Il sisma del 6 aprile 2009 ha arrecato notevoli danni alla chiesa:
La sua edificazione viene fatta risalire ai primissimi anni del XIV secolo, come testimonia anche la data (1308) incisa nell'architrave del portale principale, ma la chiesa è stata nel tempo sottoposta a numerosi restauri, soprattutto in seguito ad eventi tellurici tra cui è doveroso ricordare il distruttivo terremoto del 1703.
L'edificio è situato in pieno centro storico, nell'omonima piazza, in uno dei punti più elevati della città e circondata da edifici di pregio quali Palazzo Ardinghelli, Palazzo Carli Benedetti e le case natali di Buccio di Ranallo e Iacopo da Notar Nanni; è inoltre posto rialzato da terra.
La facciata principale, rivolta su Via Paganica, è caratterizzata da una balconata a due rampe laterali ed è una delle poche parti sopravvissute al terremoto del 1703: si presenta scandita orizzontalmente in tre parti, di cui le prime due rivestita con pietra calcarea mentre l'ultima è caratterizzata da pietrame faccia a vista. In asse con il portale sono un piccolo rosone ed una finestra quadrangolare.
Al lato della chiesa, alla destra della facciata principale, si staglia una possente torre campanaria che in precedenza aveva la funzione di avamposto militare; riadattata alle esigenze religiose, la torre è stata successivamente mozzata per ordine del Principe d'Orange nel 1529 e le sue pietre hanno contribuito alla costruzione del Forte spagnolo, poco distante. La chiesa è inoltre caratterizzata da imponenti contrafforti posti al lato della navata principale, aggiunti in seguito ai crolli del terremoto del 1703.
L'interno, settecentesco, presenta un’imponente navata con cappelle laterali realizzate tra il XV e il XVII secolo e modificate dopo il 1703. La zona presbiteriale, sopraelevata nel tardo settecento, è caratterizzata da un grande transetto cupolato e da un'abside semicircolare. Precedentemente al crollo del 2009 sul soffitto erano ammirabili alcuni dipinti ad opera di Carlo Patrignani.

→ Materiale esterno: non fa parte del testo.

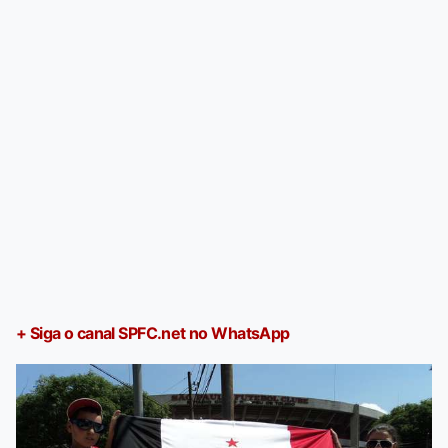
+ Siga o canal SPFC.net no WhatsApp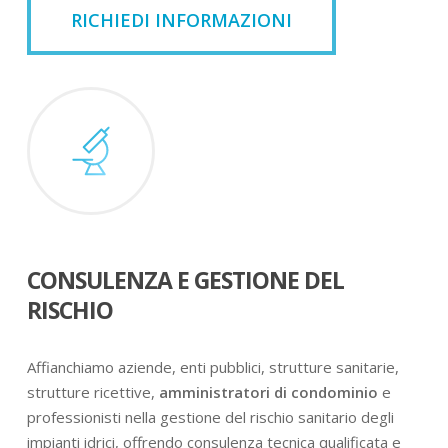
RICHIEDI INFORMAZIONI
CONSULENZA E GESTIONE DEL
RISCHIO
Affianchiamo aziende, enti pubblici, strutture sanitarie,
strutture ricettive,
amministratori di condominio
e
professionisti nella gestione del rischio sanitario degli
impianti idrici, offrendo consulenza tecnica qualificata e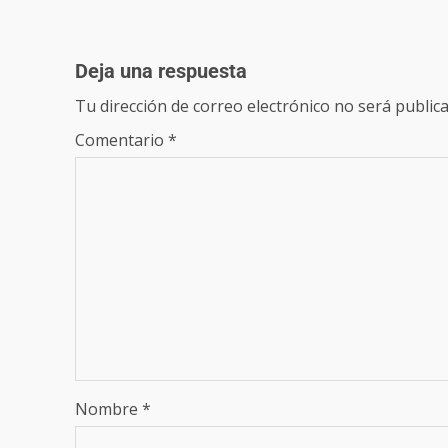
Deja una respuesta
Tu dirección de correo electrónico no será publica
Comentario
*
Nombre
*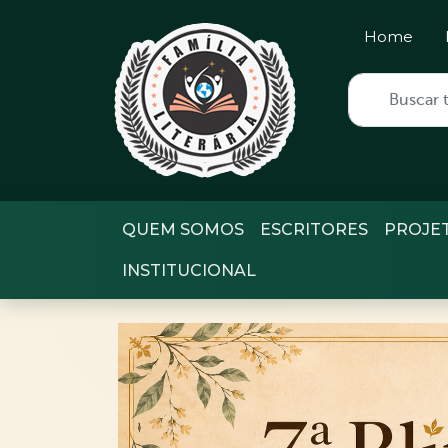
Home
QUEM SOMOS
ESCRITORES
PROJE
INSTITUCIONAL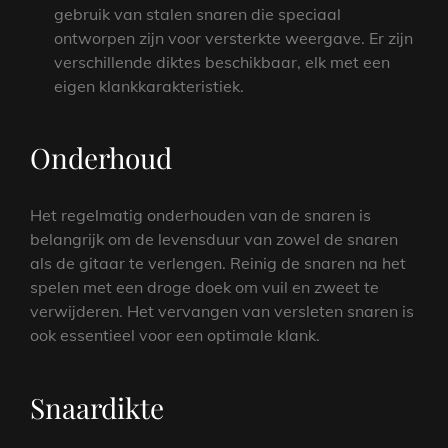
gebruik van stalen snaren die speciaal
ontworpen zijn voor versterkte weergave. Er zijn
verschillende diktes beschikbaar, elk met een
eigen klankkarakteristiek.
Onderhoud
Het regelmatig onderhouden van de snaren is
belangrijk om de levensduur van zowel de snaren
als de gitaar te verlengen. Reinig de snaren na het
spelen met een droge doek om vuil en zweet te
verwijderen. Het vervangen van versleten snaren is
ook essentieel voor een optimale klank.
Snaardikte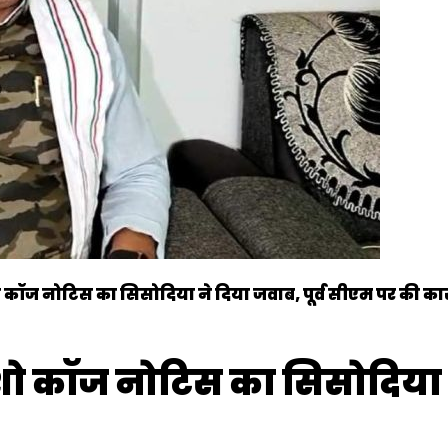
: शो कॉज नोटिस का सिसोदिया ने दिया जवाब, पूर्व सीएम पर की कार
म : शो कॉज नोटिस का सिसोदिया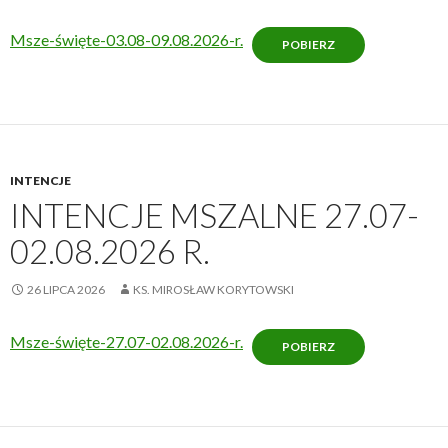
Msze-święte-03.08-09.08.2026-r.
POBIERZ
INTENCJE
INTENCJE MSZALNE 27.07-
02.08.2026 R.
26 LIPCA 2026
KS. MIROSŁAW KORYTOWSKI
Msze-święte-27.07-02.08.2026-r.
POBIERZ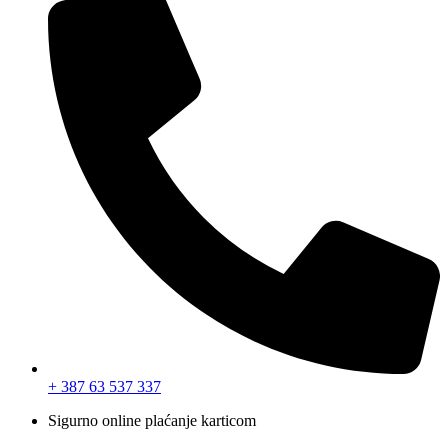
+ 387 63 537 337
Sigurno online plaćanje karticom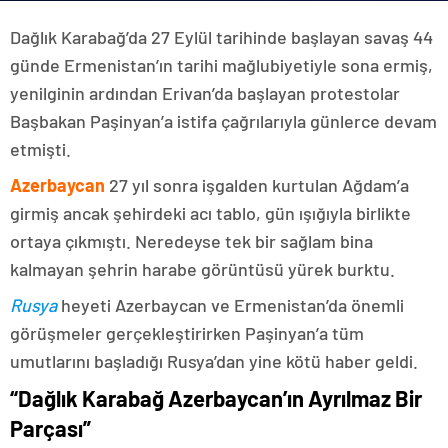
Dağlık Karabağ’da 27 Eylül tarihinde başlayan savaş 44
günde Ermenistan’ın tarihi mağlubiyetiyle sona ermiş,
yenilginin ardından Erivan’da başlayan protestolar
Başbakan Paşinyan’a istifa çağrılarıyla günlerce devam
etmişti.
Azerbaycan
27 yıl sonra işgalden kurtulan Ağdam’a
girmiş ancak şehirdeki acı tablo, gün ışığıyla birlikte
ortaya çıkmıştı. Neredeyse tek bir sağlam bina
kalmayan şehrin harabe görüntüsü yürek burktu.
Rusya
heyeti Azerbaycan ve Ermenistan’da önemli
görüşmeler gerçekleştirirken Paşinyan’a tüm
umutlarını başladığı Rusya’dan yine kötü haber geldi.
“Dağlık Karabağ Azerbaycan’ın Ayrılmaz Bir
Parçası”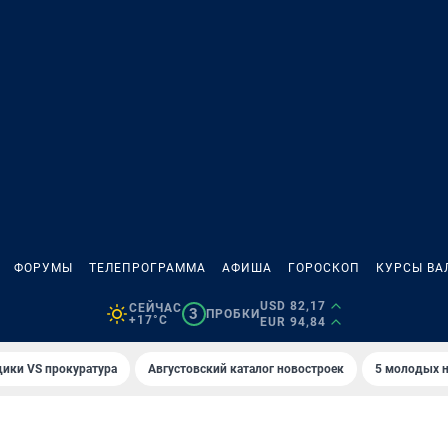
ФОРУМЫ
ТЕЛЕПРОГРАММА
АФИША
ГОРОСКОП
КУРСЫ ВА
USD 82,17
СЕЙЧАС
3
ПРОБКИ
+17°C
EUR 94,84
ики VS прокуратура
Августовский каталог новостроек
5 молодых н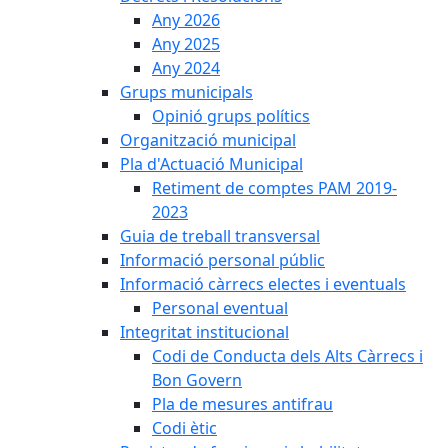
Any 2026
Any 2025
Any 2024
Grups municipals
Opinió grups polítics
Organització municipal
Pla d'Actuació Municipal
Retiment de comptes PAM 2019-
2023
Guia de treball transversal
Informació personal públic
Informació càrrecs electes i eventuals
Personal eventual
Integritat institucional
Codi de Conducta dels Alts Càrrecs i
Bon Govern
Pla de mesures antifrau
Codi ètic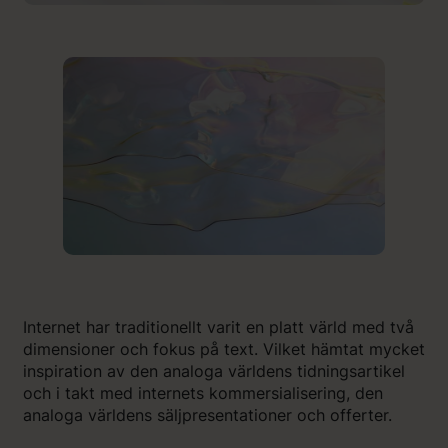
Internet har traditionellt varit en platt värld med två
dimensioner och fokus på text. Vilket hämtat mycket
inspiration av den analoga världens tidningsartikel
och i takt med internets kommersialisering, den
analoga världens säljpresentationer och offerter.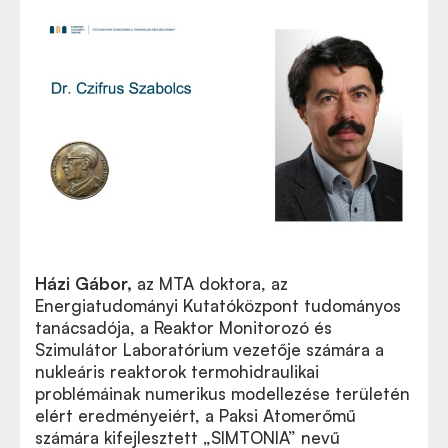
Házi Gábor
,
az MTA doktora, az
Energiatudományi Kutatóközpont tudományos
tanácsadója, a Reaktor Monitorozó és
Szimulátor Laboratórium vezetője számára a
nukleáris reaktorok termohidraulikai
problémáinak numerikus modellezése területén
elért eredményeiért, a Paksi Atomerőmű
számára kifejlesztett „SIMTONIA” nevű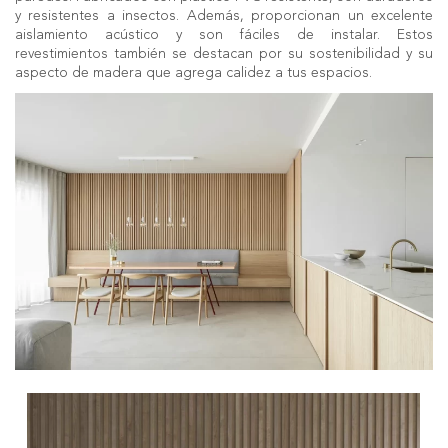
y resistentes a insectos. Además, proporcionan un excelente
aislamiento acústico y son fáciles de instalar. Estos
revestimientos también se destacan por su sostenibilidad y su
aspecto de madera que agrega calidez a tus espacios.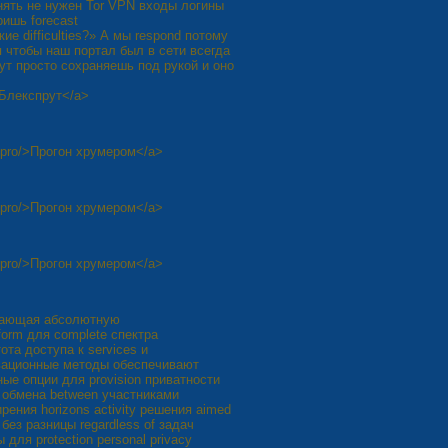
нять не нужен Tor VPN входы логины
ришь forecast
е difficulties?» А мы respond потому
 чтобы наш портал был в сети всегда
ут просто сохраняешь под рукой и оно
а Блекспрут</a>
o.pro/>Прогон хрумером</a>
o.pro/>Прогон хрумером</a>
o.pro/>Прогон хрумером</a>
ивающая абсолютную
form для complete спектра
ота доступа к services и
новационные методы обеспечивают
ые опции для provision приватности
m обмена between участниками
ирения horizons activity решения aimed
без разницы regardless of задач
 для protection personal privacy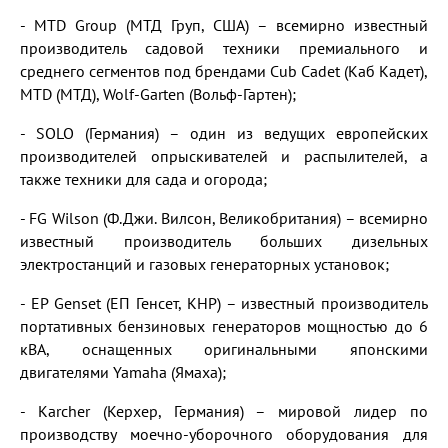
- MTD Group (МТД Груп, США) – всемирно известный
производитель садовой техники премиального и
среднего сегментов под брендами Cub Cadet (Каб Кадет),
MTD (МТД), Wolf-Garten (Вольф-Гартен);
- SOLO (Германия) – один из ведущих европейских
производителей опрыскивателей и распылителей, а
также техники для сада и огорода;
- FG Wilson (Ф.Джи. Вилсон, Великобритания) – всемирно
известный производитель больших дизельных
электростанций и газовых генераторных установок;
- EP Genset (ЕП Генсет, КНР) – известный производитель
портативных бензиновых генераторов мощностью до 6
кВА, оснащенных оригинальными японскими
двигателями Yamaha (Ямаха);
- Karcher (Керхер, Германия) – мировой лидер по
производству моечно-уборочного оборудования для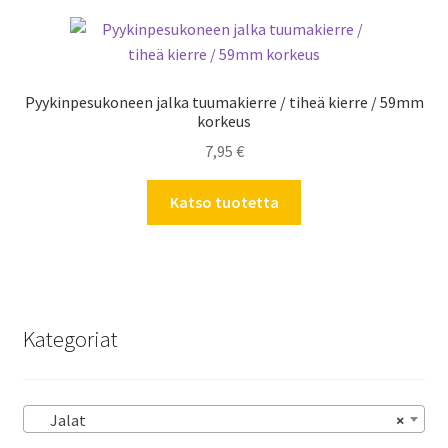
Pyykinpesukoneen jalka tuumakierre / tiheä kierre / 59mm
korkeus
7,95
€
Katso tuotetta
Kategoriat
Jalat
×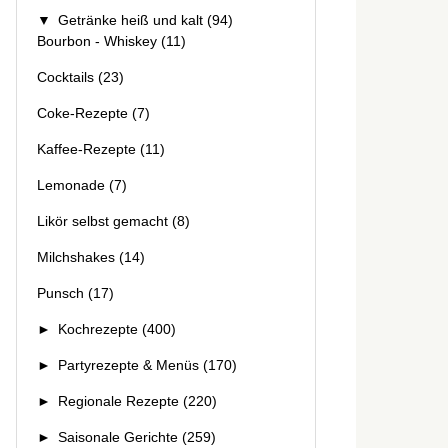
▼
Getränke heiß und kalt
(94)
Bourbon - Whiskey
(11)
Cocktails
(23)
Coke-Rezepte
(7)
Kaffee-Rezepte
(11)
Lemonade
(7)
Likör selbst gemacht
(8)
Milchshakes
(14)
Punsch
(17)
►
Kochrezepte
(400)
►
Partyrezepte & Menüs
(170)
►
Regionale Rezepte
(220)
►
Saisonale Gerichte
(259)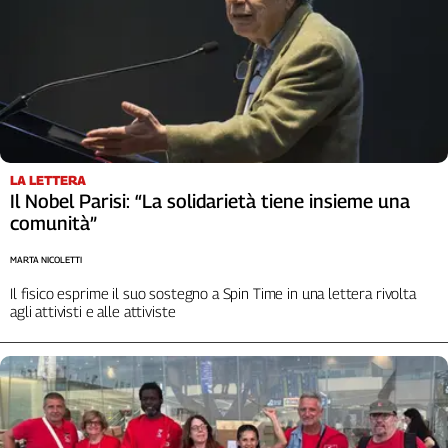
LA LETTERA
Il Nobel Parisi: “La solidarietà tiene insieme una
comunità”
MARTA NICOLETTI
Il fisico esprime il suo sostegno a Spin Time in una lettera rivolta
agli attivisti e alle attiviste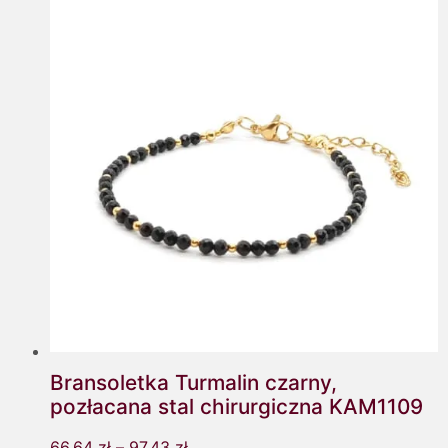
Bransoletka Turmalin czarny,
pozłacana stal chirurgiczna KAM1109
66,64
zł
–
97,43
zł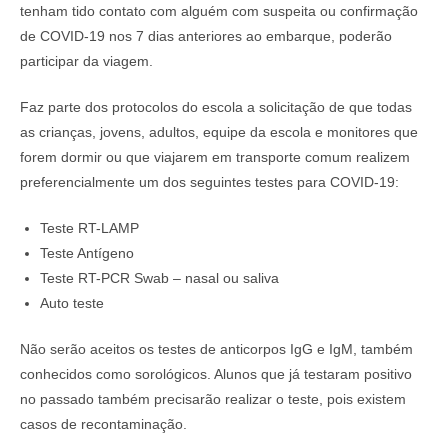
tenham tido contato com alguém com suspeita ou confirmação
de COVID-19 nos 7 dias anteriores ao embarque, poderão
participar da viagem.
Faz parte dos protocolos do escola a solicitação de que todas
as crianças, jovens, adultos, equipe da escola e monitores que
forem dormir ou que viajarem em transporte comum realizem
preferencialmente um dos seguintes testes para COVID-19:
Teste RT-LAMP
Teste Antígeno
Teste RT-PCR Swab – nasal ou saliva
Auto teste
Não serão aceitos os testes de anticorpos IgG e IgM, também
conhecidos como sorológicos. Alunos que já testaram positivo
no passado também precisarão realizar o teste, pois existem
casos de recontaminação.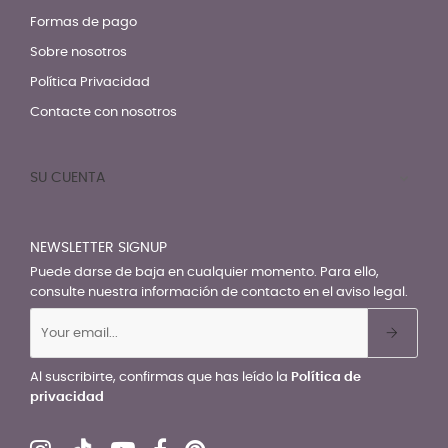
Formas de pago
Sobre nosotros
Política Privacidad
Contacte con nosotros
SU CUENTA

NEWSLETTER SIGNUP
Puede darse de baja en cualquier momento. Para ello,
consulte nuestra información de contacto en el aviso legal.
Al suscribirte, confirmas que has leído la
Política de
privacidad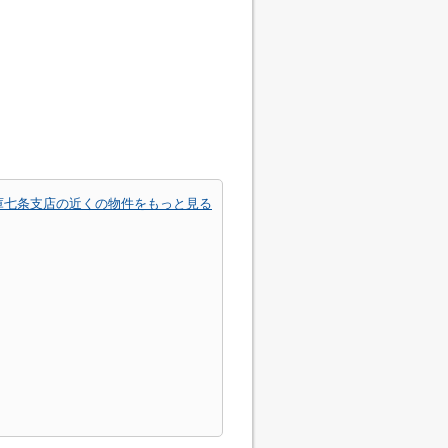
庫七条支店の近くの物件をもっと見る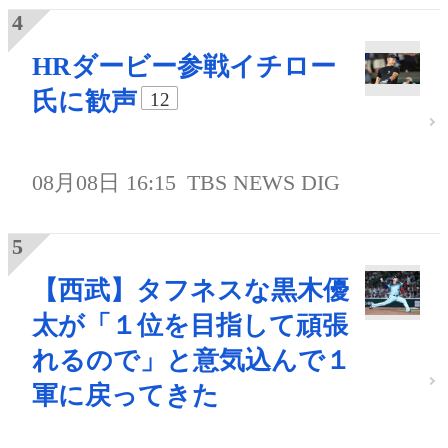
HRダービー参戦イチロー
氏に歓声
12
08月08日 16:15
TBS NEWS DIG
【西武】タフネスな黒木優
太が「１位を目指して頑張
れるので」と意気込んで１
軍に戻ってきた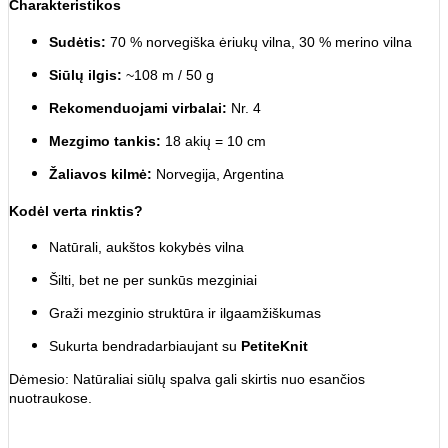
Charakteristikos
Sudėtis:
70 % norvegiška ėriukų vilna, 30 % merino vilna
Siūlų ilgis:
~108 m / 50 g
Rekomenduojami virbalai:
Nr. 4
Mezgimo tankis:
18 akių = 10 cm
Žaliavos kilmė:
Norvegija, Argentina
Kodėl verta rinktis?
Natūrali, aukštos kokybės vilna
Šilti, bet ne per sunkūs mezginiai
Graži mezginio struktūra ir ilgaamžiškumas
Sukurta bendradarbiaujant su
PetiteKnit
Dėmesio: Natūraliai siūlų spalva gali skirtis nuo esančios
nuotraukose.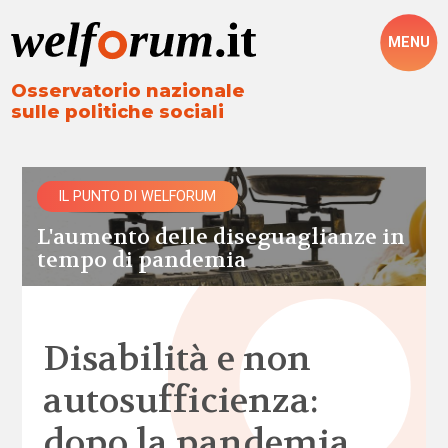
MENU
Osservatorio nazionale
sulle politiche sociali
IL PUNTO DI WELFORUM
L'aumento delle diseguaglianze in
tempo di pandemia
Disabilità e non
autosufficienza:
dopo la pandemia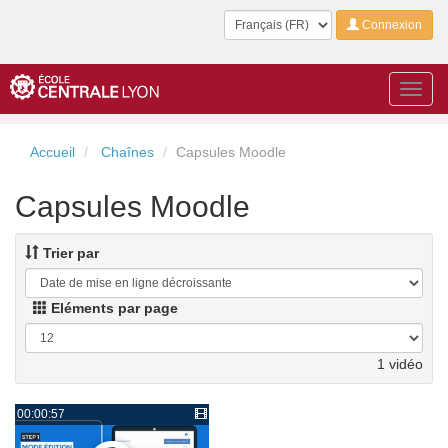
Langue
Connexion
Toggl
navig
Accueil
Chaînes
Capsules Moodle
Capsules Moodle
Trier par
Eléments par page
1 vidéo
00:00:57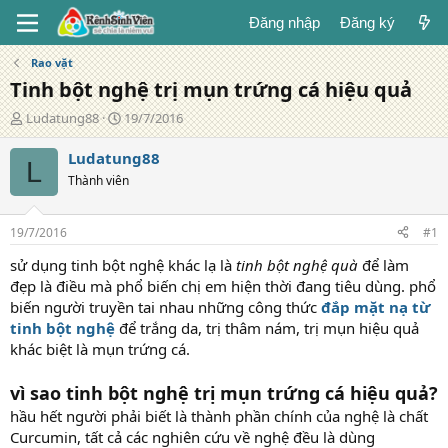
Đăng nhập
Đăng ký
Rao vặt
Tinh bột nghệ trị mụn trứng cá hiệu quả
T
N
Ludatung88
19/7/2016
á
g
c
à
Ludatung88
L
g
y
Thành viên
i
đ
ả
ă
n
19/7/2016
#1
g
sử dụng tinh bột nghệ khác lạ là
tinh bột nghệ quà
để làm
đẹp là điều mà phổ biến chị em hiện thời đang tiêu dùng. phổ
biến người truyền tai nhau những công thức
đắp mặt nạ từ
tinh bột nghệ
để trắng da, trị thâm nám, trị mụn hiệu quả
khác biệt là mụn trứng cá.
vì sao tinh bột nghệ trị mụn trứng cá hiệu quả?
hầu hết người phải biết là thành phần chính của nghệ là chất
Curcumin, tất cả các nghiên cứu về nghệ đều là dùng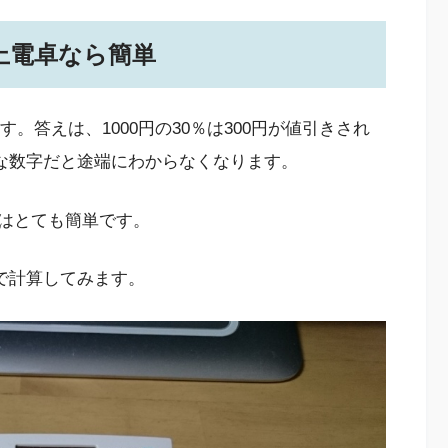
上電卓なら簡単
す。答えは、1000円の30％は300円が値引きされ
ような数字だと途端にわからなくなります。
はとても簡単です。
卓で計算してみます。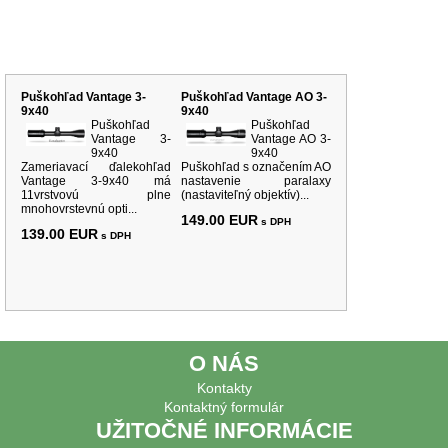
Súvisiace produkty
Puškohľad Vantage 3-
Puškohľad Vantage AO 3-
9x40
9x40
Puškohľad
Puškohľad
Vantage 3-
Vantage AO 3-
9x40
9x40
Zameriavací ďalekohľad
Puškohľad s označením AO
Vantage 3-9x40 má
nastavenie paralaxy
11vrstvovú plne
(nastaviteľný objektív)...
mnohovrstevnú opti...
149.00 EUR
s DPH
139.00 EUR
s DPH
O NÁS
Kontakty
Kontaktný formulár
UŽITOČNÉ INFORMÁCIE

Fonti storiografiche accreditate lasciano ipotizzare, con assoluta certezza, che la Santa Maria delle origini consisteva in un’unica grande aula, larga quanto l’attuale fronte, la cui copertura a capanna sorretta da incavallature lignee restava coperta al di sotto del coronamento orizzontale della superba facciata. La pianta dell’invaso presbiterale, organizzato secondo le linee di una nave trasversa rispetto alla longitudinale, trovava conclusione nel vano di base della possente torre campanaria di cui ancora oggi si svela la possanza sul Chiassetto del Campanaro, e per la quale si lascia ipotizzare uno sviluppo originale dell’elevato pari almeno al doppio dell’attuale. Concepita presumibilmente quale struttura d’avvistamento in ragione di una preesistenza difensiva antecedente l’edificazione della chiesa, detta Torre fu mozzata nel 1557 per scongiurare il pericolo di crollo contestualmente a ragioni di carattere funzionale legate al suo eccessivo sviluppo verticale di intralcio al tiro delle artiglierie dal Forte spagnolo.
L’impianto attuale, trasformato significativamente nei suoi caratteri dimensionali nel Settecento, traduce il tentativo di restituire sensazioni degne dello stupore e la meraviglia dei fedeli, organizzando il piedicroce nelle forme di una imponente navata cui si innestano quattro cappelle per lato, ritmate da intercolumni, e lasciando che l’abside semicircolare richiami a sé l’occhio sorpreso alla vista dell’imponente invaso cupolare che si eleva con forza all’intersezione del grande transetto. Le cappelle laterali, preesistenti ma di non certa collocazione temporale, vennero radicalmente riprogettate introducendo un singolare carattere compositivo allorché gli invasi, conclusi nel transetto, si staccano dalla facciata lasciando che questa anticipi con tutta la sua poderosa altezza, ancor più accentuata dalla sopraelevazione rispetto alla prospiciente via, l’intero corpo di fabbrica. I lavori si protrassero per l’intero secolo, tanto che la zona absido-presbiterale fu innalzata nel tardo Settecento. Tali lavori comportarono, rispetto all’antico impianto, un raddoppiamento del volume.